■ Dataset extract
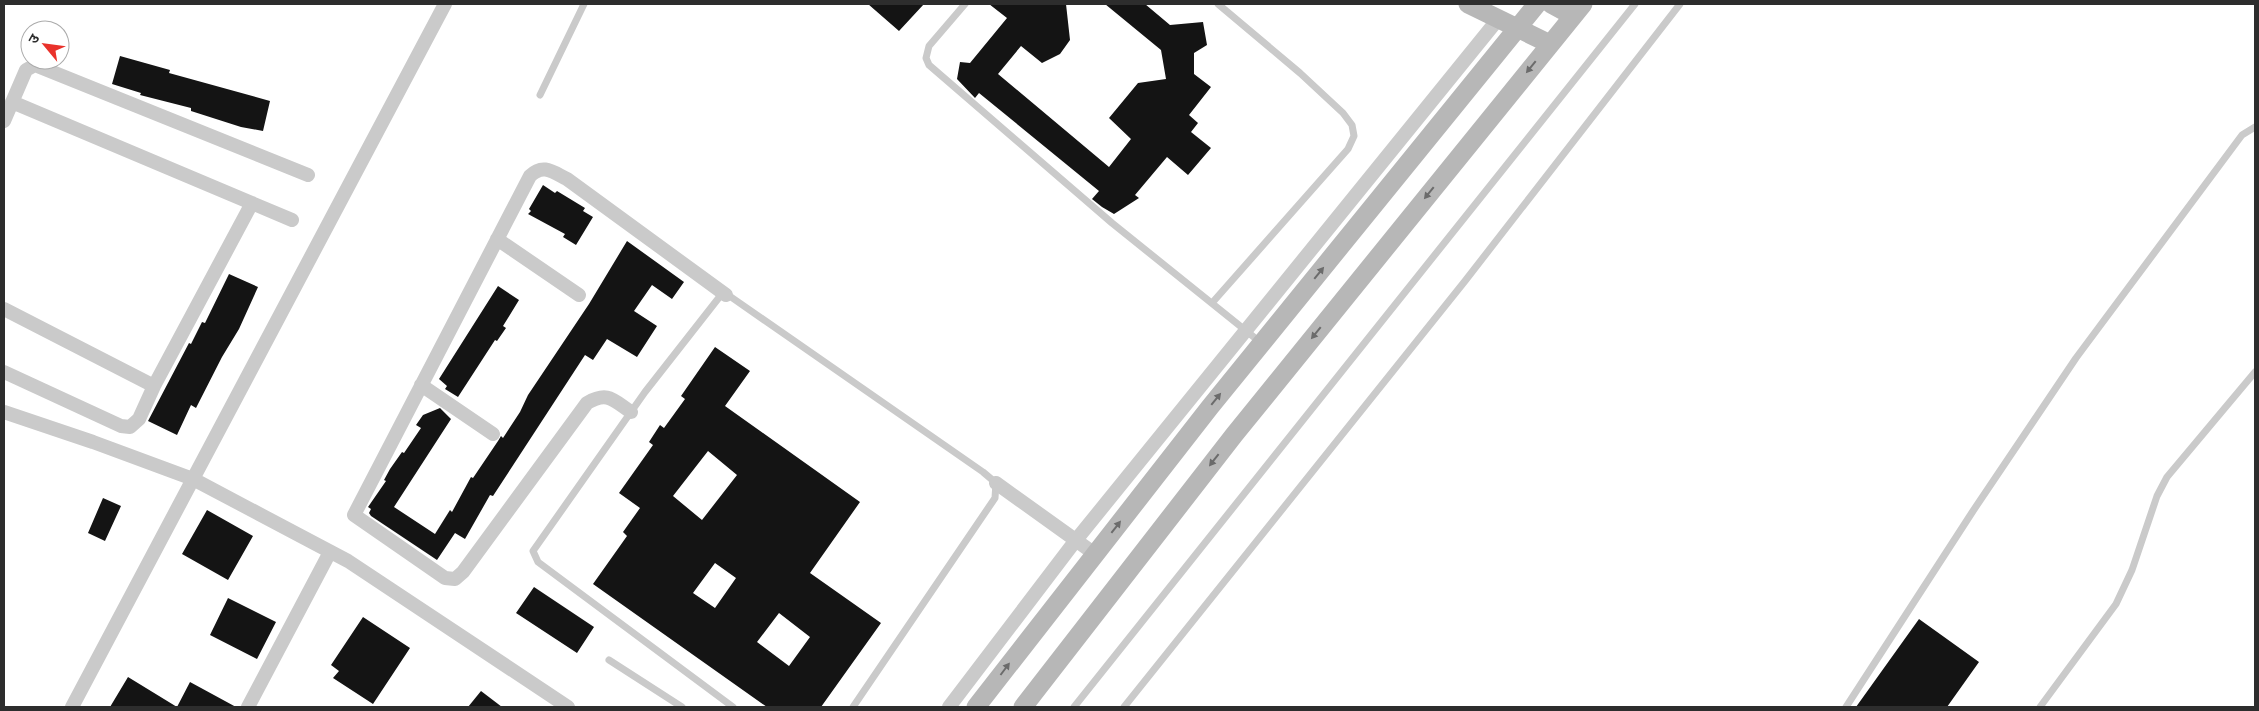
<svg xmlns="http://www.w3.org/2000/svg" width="2259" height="711" font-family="Barlow,'Noto Sans Devanagari',sans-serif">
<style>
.building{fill:#141414;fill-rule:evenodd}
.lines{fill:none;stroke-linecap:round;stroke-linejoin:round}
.lane{stroke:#cacaca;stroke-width:7}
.street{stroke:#cacaca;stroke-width:14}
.secondary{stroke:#b7b7b7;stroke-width:19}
.oneway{fill:#6b6b6b}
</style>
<rect width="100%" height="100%" fill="#fff"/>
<path class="building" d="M868,4H924L899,31Z
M989,4H1066L1070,40L1060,54L1042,63L1021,46L998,74L1109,167L1131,139L1109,118L1138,83L1166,79L1161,50L1105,4H1145L1170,25L1203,22L1207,45L1194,53V74L1211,87L1189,115L1198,123L1191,132L1211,148L1188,175L1167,157L1135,195L1139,198L1114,214L1102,207L1092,199L1099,191L979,93L975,98L957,79L960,62L970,63L1007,18Z
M120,56L170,70L169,73L270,101L263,131L241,127L191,111V108L140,95L141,93L112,84Z
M543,185L555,193L557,191L585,208L583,211L593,217L576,245L563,237L565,234L528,214L531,211L529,209Z
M627,241L684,282L672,299L652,285L634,311L657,326L637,357L607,339L593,360L585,355L493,496L490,495L465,539L455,533L437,560L371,516L369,513L371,509L368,507L386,481L384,480L390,469L402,452L404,453L421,428L416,425L423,415L440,408L451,419L394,507L435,534L450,510L452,512L471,477L473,478L498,441L501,436L503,438L520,412L528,395L589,304Z
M229,274L258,287L239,329L222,357L196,408L191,405L177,435L148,421L189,343L191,344L202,322L205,323Z
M498,286L519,300L503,326L506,328L497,341L495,340L458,397L445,389L447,386L439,379Z
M715,347L750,371L725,406L860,502L810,573L881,623L821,707H767L593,584L627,536L623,532L640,508L619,493L653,445L649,442L660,425L664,428L685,399L681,396ZM708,451L737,475L702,520L673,496ZM715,563L736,578L715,608L693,593ZM779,613L810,637L789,666L757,642Z
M103,498L121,506L105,541L88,533Z
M207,510L253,536L228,580L182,554Z
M534,587L594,627L577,653L516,613Z
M228,598L276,622L257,659L210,635Z
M363,617L410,648L373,704L333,678L339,671L331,665Z
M1919,619L1979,662L1947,707H1856Z
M128,677L177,707L190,682L236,707H110Z
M481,691L502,707H468Z"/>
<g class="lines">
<path class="lane" d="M965,4L929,46L926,58L929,65L1112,223L1260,342
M540,95L584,4
M1212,303L1348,149L1354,136L1352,125L1343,113L1300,73L1218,4
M609,660L682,707
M733,707L538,562L533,551L645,392L721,295L731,297L983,472L996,483L995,498L853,707
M1074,707L1635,4
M1124,707L1465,281L1680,4
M1846,707L1973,511L2076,358L2242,135L2255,127
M2040,707L2116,604L2132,570L2157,496L2167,477L2255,372"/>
<path class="street" d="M12,102L292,220
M4,121L26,70L35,65L308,175
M497,239L579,295
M4,309L154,386
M4,372L121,426L130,427L139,419L154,386L252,203
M421,385L493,434
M4,412L93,442L193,479L348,561L568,707
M631,412C613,400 608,391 587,403L463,572L455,579L445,578L354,515L530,176C543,163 553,172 567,179L726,295
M996,483L1095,554
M72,707L445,4
M248,707L330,552
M949,707L1076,540L1499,18"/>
<path class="secondary" d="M1468,4L1550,44
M1551,4L1573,16
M976,707L1210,407L1537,4
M1023,707L1234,435L1583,4"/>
</g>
<defs><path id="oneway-solid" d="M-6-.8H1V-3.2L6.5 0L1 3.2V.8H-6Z" transform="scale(1.25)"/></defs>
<g class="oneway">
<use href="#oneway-solid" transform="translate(1531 67) rotate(129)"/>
<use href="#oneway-solid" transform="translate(1429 193) rotate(129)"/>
<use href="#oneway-solid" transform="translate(1319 273) rotate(-51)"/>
<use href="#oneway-solid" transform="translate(1316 333) rotate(129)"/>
<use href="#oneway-solid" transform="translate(1216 399) rotate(-51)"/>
<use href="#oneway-solid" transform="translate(1214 460) rotate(128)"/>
<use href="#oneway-solid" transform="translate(1116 527) rotate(-52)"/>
<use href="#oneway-solid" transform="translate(1005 669) rotate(-53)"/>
</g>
<rect width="2259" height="711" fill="none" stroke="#2d2d2d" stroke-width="10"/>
<g transform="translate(45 45) rotate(299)"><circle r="24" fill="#ffffff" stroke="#ababab"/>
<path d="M0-4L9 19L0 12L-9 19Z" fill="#e9322b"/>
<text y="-8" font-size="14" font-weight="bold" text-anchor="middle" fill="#2d2d2d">उ</text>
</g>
</svg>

■ What is expected
Output all of the data exactly as it stands, minus any images.

■ Exercise output
<svg xmlns="http://www.w3.org/2000/svg" width="2259" height="711" font-family="Barlow,'Noto Sans Devanagari',sans-serif">
<style>
.building{fill:#141414;fill-rule:evenodd}
.lines{fill:none;stroke-linecap:round;stroke-linejoin:round}
.lane{stroke:#cacaca;stroke-width:7}
.street{stroke:#cacaca;stroke-width:14}
.secondary{stroke:#b7b7b7;stroke-width:19}
.oneway{fill:#6b6b6b}
</style>
<rect width="100%" height="100%" fill="#fff"/>
<path class="building" d="M868,4H924L899,31Z
M989,4H1066L1070,40L1060,54L1042,63L1021,46L998,74L1109,167L1131,139L1109,118L1138,83L1166,79L1161,50L1105,4H1145L1170,25L1203,22L1207,45L1194,53V74L1211,87L1189,115L1198,123L1191,132L1211,148L1188,175L1167,157L1135,195L1139,198L1114,214L1102,207L1092,199L1099,191L979,93L975,98L957,79L960,62L970,63L1007,18Z
M120,56L170,70L169,73L270,101L263,131L241,127L191,111V108L140,95L141,93L112,84Z
M543,185L555,193L557,191L585,208L583,211L593,217L576,245L563,237L565,234L528,214L531,211L529,209Z
M627,241L684,282L672,299L652,285L634,311L657,326L637,357L607,339L593,360L585,355L493,496L490,495L465,539L455,533L437,560L371,516L369,513L371,509L368,507L386,481L384,480L390,469L402,452L404,453L421,428L416,425L423,415L440,408L451,419L394,507L435,534L450,510L452,512L471,477L473,478L498,441L501,436L503,438L520,412L528,395L589,304Z
M229,274L258,287L239,329L222,357L196,408L191,405L177,435L148,421L189,343L191,344L202,322L205,323Z
M498,286L519,300L503,326L506,328L497,341L495,340L458,397L445,389L447,386L439,379Z
M715,347L750,371L725,406L860,502L810,573L881,623L821,707H767L593,584L627,536L623,532L640,508L619,493L653,445L649,442L660,425L664,428L685,399L681,396ZM708,451L737,475L702,520L673,496ZM715,563L736,578L715,608L693,593ZM779,613L810,637L789,666L757,642Z
M103,498L121,506L105,541L88,533Z
M207,510L253,536L228,580L182,554Z
M534,587L594,627L577,653L516,613Z
M228,598L276,622L257,659L210,635Z
M363,617L410,648L373,704L333,678L339,671L331,665Z
M1919,619L1979,662L1947,707H1856Z
M128,677L177,707L190,682L236,707H110Z
M481,691L502,707H468Z"/>
<g class="lines">
<path class="lane" d="M965,4L929,46L926,58L929,65L1112,223L1260,342
M540,95L584,4
M1212,303L1348,149L1354,136L1352,125L1343,113L1300,73L1218,4
M609,660L682,707
M733,707L538,562L533,551L645,392L721,295L731,297L983,472L996,483L995,498L853,707
M1074,707L1635,4
M1124,707L1465,281L1680,4
M1846,707L1973,511L2076,358L2242,135L2255,127
M2040,707L2116,604L2132,570L2157,496L2167,477L2255,372"/>
<path class="street" d="M12,102L292,220
M4,121L26,70L35,65L308,175
M497,239L579,295
M4,309L154,386
M4,372L121,426L130,427L139,419L154,386L252,203
M421,385L493,434
M4,412L93,442L193,479L348,561L568,707
M631,412C613,400 608,391 587,403L463,572L455,579L445,578L354,515L530,176C543,163 553,172 567,179L726,295
M996,483L1095,554
M72,707L445,4
M248,707L330,552
M949,707L1076,540L1499,18"/>
<path class="secondary" d="M1468,4L1550,44
M1551,4L1573,16
M976,707L1210,407L1537,4
M1023,707L1234,435L1583,4"/>
</g>
<defs><path id="oneway-solid" d="M-6-.8H1V-3.2L6.5 0L1 3.2V.8H-6Z" transform="scale(1.25)"/></defs>
<g class="oneway">
<use href="#oneway-solid" transform="translate(1531 67) rotate(129)"/>
<use href="#oneway-solid" transform="translate(1429 193) rotate(129)"/>
<use href="#oneway-solid" transform="translate(1319 273) rotate(-51)"/>
<use href="#oneway-solid" transform="translate(1316 333) rotate(129)"/>
<use href="#oneway-solid" transform="translate(1216 399) rotate(-51)"/>
<use href="#oneway-solid" transform="translate(1214 460) rotate(128)"/>
<use href="#oneway-solid" transform="translate(1116 527) rotate(-52)"/>
<use href="#oneway-solid" transform="translate(1005 669) rotate(-53)"/>
</g>
<rect width="2259" height="711" fill="none" stroke="#2d2d2d" stroke-width="10"/>
<g transform="translate(45 45) rotate(299)"><circle r="24" fill="#ffffff" stroke="#ababab"/>
<path d="M0-4L9 19L0 12L-9 19Z" fill="#e9322b"/>
<text y="-8" font-size="14" font-weight="bold" text-anchor="middle" fill="#2d2d2d">उ</text>
</g>
</svg>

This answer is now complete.